Enumerated Custom Errors in R

September 4, 2020 • 11:58 AM

When designing a complex Shiny app in R, you might want to present different kinds of errors that you expect your users to encounter. These errors should have a summary to show the user what went wrong. There should also be a longer description to give the user more information about the error, as well as possible steps to troubleshoot.

You would also want your custom errors enumerated, so that the messages are in one place for easy management and update. This is critical as your app grows in complexity, and it’s really just good practice. In this post, we will explore just that: design your own custom error cases to display helpful error messages in Shiny apps.

Creating Custom Errors

The base R package comes with simpleError class, which inherits from error and condition classes. Normally, when you want to throw an error, you can use stop(someError).

The limitation of simpleError is that it only bears a message property. It is very limited when you want to show complex information to users.

But we can build an extension on that with the following code:

APP_ERROR <- function(title, description, call = NULL, ...) {
	structure(
		list(
			title = title,
			message = description,
			call = call,
			...
		),
		class = c("error", "condition")
	)
}

In the code, APP_ERROR becomes a constructor of your custom error class.

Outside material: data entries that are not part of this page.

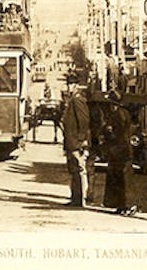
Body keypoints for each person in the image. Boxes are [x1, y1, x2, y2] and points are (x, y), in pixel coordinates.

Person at [102, 90, 137, 216]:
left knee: (124, 179)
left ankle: (129, 205)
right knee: (116, 179)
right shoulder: (117, 113)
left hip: (122, 151)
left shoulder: (120, 114)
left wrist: (109, 131)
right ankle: (120, 205)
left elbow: (121, 134)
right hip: (117, 151)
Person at [61, 75, 91, 207]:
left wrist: (81, 139)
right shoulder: (73, 99)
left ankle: (80, 199)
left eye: (70, 85)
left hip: (75, 142)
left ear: (75, 85)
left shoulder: (77, 100)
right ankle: (75, 198)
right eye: (68, 84)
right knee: (73, 170)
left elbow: (84, 120)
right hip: (71, 141)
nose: (68, 87)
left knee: (78, 169)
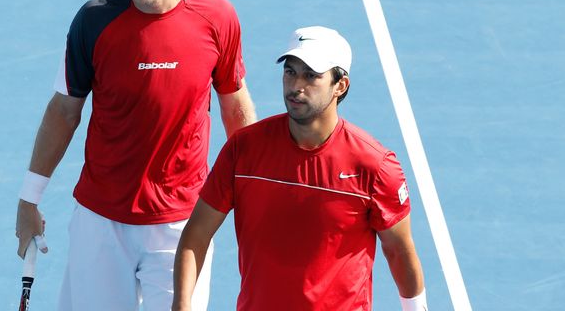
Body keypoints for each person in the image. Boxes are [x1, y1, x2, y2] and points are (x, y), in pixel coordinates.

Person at [14, 0, 257, 311]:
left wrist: (258, 187)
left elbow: (235, 107)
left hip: (182, 222)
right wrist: (28, 199)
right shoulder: (93, 20)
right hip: (101, 221)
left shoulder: (217, 18)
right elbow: (63, 112)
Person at [173, 26, 428, 311]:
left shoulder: (375, 166)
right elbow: (196, 235)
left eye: (311, 76)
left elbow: (398, 251)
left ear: (340, 85)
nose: (296, 86)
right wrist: (181, 305)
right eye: (290, 72)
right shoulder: (243, 149)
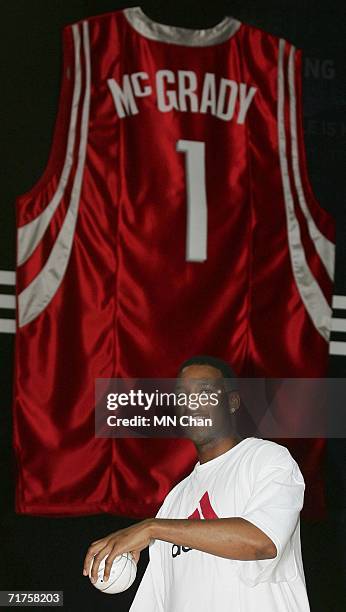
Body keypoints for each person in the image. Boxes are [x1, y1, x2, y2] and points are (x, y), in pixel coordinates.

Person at [83, 356, 310, 611]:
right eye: (183, 396)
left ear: (232, 402)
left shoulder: (266, 459)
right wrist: (154, 529)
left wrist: (152, 528)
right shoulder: (175, 501)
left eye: (205, 392)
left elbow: (262, 542)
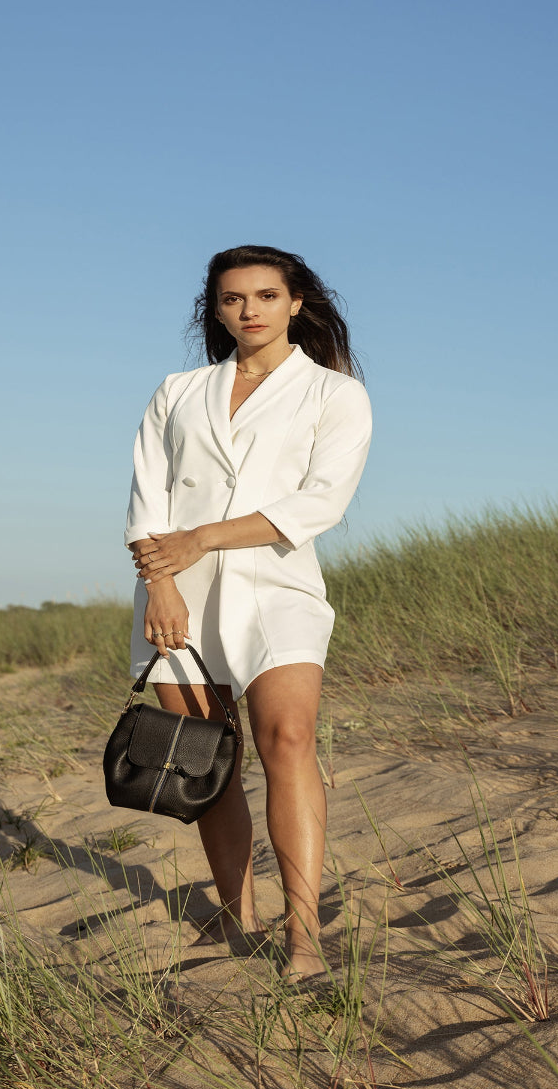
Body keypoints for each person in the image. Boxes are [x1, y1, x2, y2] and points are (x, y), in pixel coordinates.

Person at [125, 244, 372, 979]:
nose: (249, 310)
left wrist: (203, 537)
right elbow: (146, 496)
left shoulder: (334, 394)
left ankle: (304, 935)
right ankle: (238, 914)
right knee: (208, 759)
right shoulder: (178, 391)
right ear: (216, 309)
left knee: (288, 740)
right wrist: (162, 584)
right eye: (233, 298)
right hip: (178, 591)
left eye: (266, 296)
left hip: (278, 586)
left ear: (296, 303)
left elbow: (321, 501)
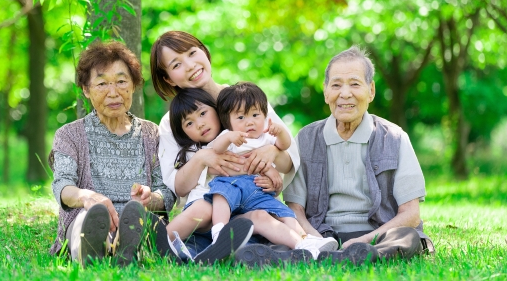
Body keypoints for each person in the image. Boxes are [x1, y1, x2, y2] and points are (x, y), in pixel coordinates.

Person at [241, 45, 434, 267]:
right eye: (336, 85)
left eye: (354, 84)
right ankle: (317, 253)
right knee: (279, 237)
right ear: (325, 92)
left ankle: (349, 255)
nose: (344, 94)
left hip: (376, 234)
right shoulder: (306, 138)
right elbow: (295, 209)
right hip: (321, 231)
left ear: (371, 91)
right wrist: (315, 240)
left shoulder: (394, 137)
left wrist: (363, 241)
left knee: (408, 238)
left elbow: (411, 214)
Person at [150, 30, 301, 260]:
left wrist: (270, 152)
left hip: (252, 205)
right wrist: (203, 159)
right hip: (208, 215)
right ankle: (159, 246)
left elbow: (288, 159)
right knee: (207, 214)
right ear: (168, 78)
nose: (190, 65)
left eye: (192, 53)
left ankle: (283, 249)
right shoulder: (172, 123)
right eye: (177, 64)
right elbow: (177, 184)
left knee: (267, 227)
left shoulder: (245, 98)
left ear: (204, 51)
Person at [164, 83, 337, 261]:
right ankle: (160, 240)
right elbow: (223, 163)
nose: (200, 124)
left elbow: (284, 150)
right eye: (190, 123)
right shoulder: (207, 147)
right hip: (212, 210)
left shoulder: (256, 135)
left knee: (268, 217)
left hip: (245, 211)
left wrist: (272, 166)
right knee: (205, 208)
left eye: (202, 113)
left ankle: (303, 244)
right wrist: (266, 169)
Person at [48, 41, 175, 266]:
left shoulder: (151, 133)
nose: (113, 92)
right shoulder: (69, 134)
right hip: (88, 217)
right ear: (86, 90)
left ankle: (126, 249)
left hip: (137, 220)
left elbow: (167, 193)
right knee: (88, 219)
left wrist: (149, 198)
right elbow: (63, 187)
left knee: (138, 219)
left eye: (121, 81)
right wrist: (87, 197)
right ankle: (93, 251)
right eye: (102, 84)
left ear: (133, 85)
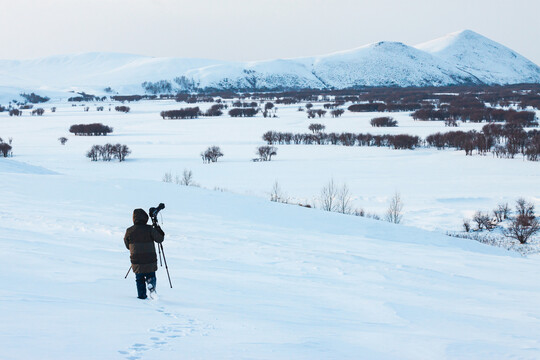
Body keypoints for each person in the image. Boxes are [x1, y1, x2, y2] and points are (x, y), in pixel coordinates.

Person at [124, 208, 165, 299]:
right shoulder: (150, 229)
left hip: (136, 260)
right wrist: (157, 226)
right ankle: (151, 285)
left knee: (139, 279)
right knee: (151, 275)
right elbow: (160, 239)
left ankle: (141, 297)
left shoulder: (129, 231)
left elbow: (127, 246)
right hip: (149, 260)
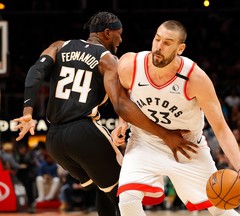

It inherits from error and condition classes, notice we extended the error class to include a title property.

You can now throw your custom error like this:

someError <- APP_ERROR("Some Error", "This is a testing error.")
stop(someError)

In Shiny app, you can pass this error message to the user with showModal(), like this:

ui <- fluidPage (
	actionButton("some.event", label = "Error!")
)
server <- function(input, output, session) {
	observeEvent(input$some.event, { # 1. replace with your event
		TryCatch({
			someError <- APP_ERROR(
				title = "Some Error",
				description = "This is a testing error."
			) # 2. construct your custom error message
			stop(someError) # 3. throw the error for handling
		}, error = function(err) {
			title = "Unknown Error" # 4.
			if (!is.null(err$name)) {
				title = err$name
			}
			dialog = modalDialog(err$message, title = title)
			showModal(dialog)
		})
	})
}

Some notes:

  1. You would want to replace some.event with your own event name. This also works with outputs like tableOutput() in pace of observeEvent().
  2. Construct the error message here.
  3. Throw the error for handling.
  4. To be extra-safe, we assign “Unknown Error” to the title if none exists. Recall that R’s base simpleError classes have no title property. The expression in the tryCatch() body is quite straightforward, and it can’t throw any other error; but in a real application, anything can happen — you don’t want your error handling code to throw another error when the title property is null.

Make Errors Enumerated

Since we’ve covered custom errors, putting them down for enumeration is simple: you can achieve this with R’s list. For a simple database log-in app, we can have the following error cases:

LOGIN_ERRORS <- list (
	usernameEmpty = APP_ERROR("Username Empty", "Please enter your username."),
	passwordEmpty = APP_ERROR("Password Empty", "Please enter your password."),
	wrongCredentials = APP_ERROR("Wrong Credentials", "The username and password you provided were denied by the server. Please check and try again.")
)

Then you can throw these errors with very succinct expressions:

TryCatch({
	if (input$username != "") {
		stop(LOGIN_ERRORS$usernameEmpty)
	}
	if (input$password != "") {
		stop(LOGIN_ERRORS$passwordEmpty)
	}
	loggedIn <- logIn(username, password) # Your own log-in logic
	if (!loggedIn) {
		stop(MY_CUSTOM_ERRORS$wrongCredentials)
	}
}, error = function(err) {
	# ... handling expression, such as displaying a dialog
})

And there you have it!

Summary

Enumerated custom errors are very helpful in a complex R Shiny app. The custom classes help you structure your app and deliver helpful information to users, and enumeration will keep your error codes manageable as the app grows.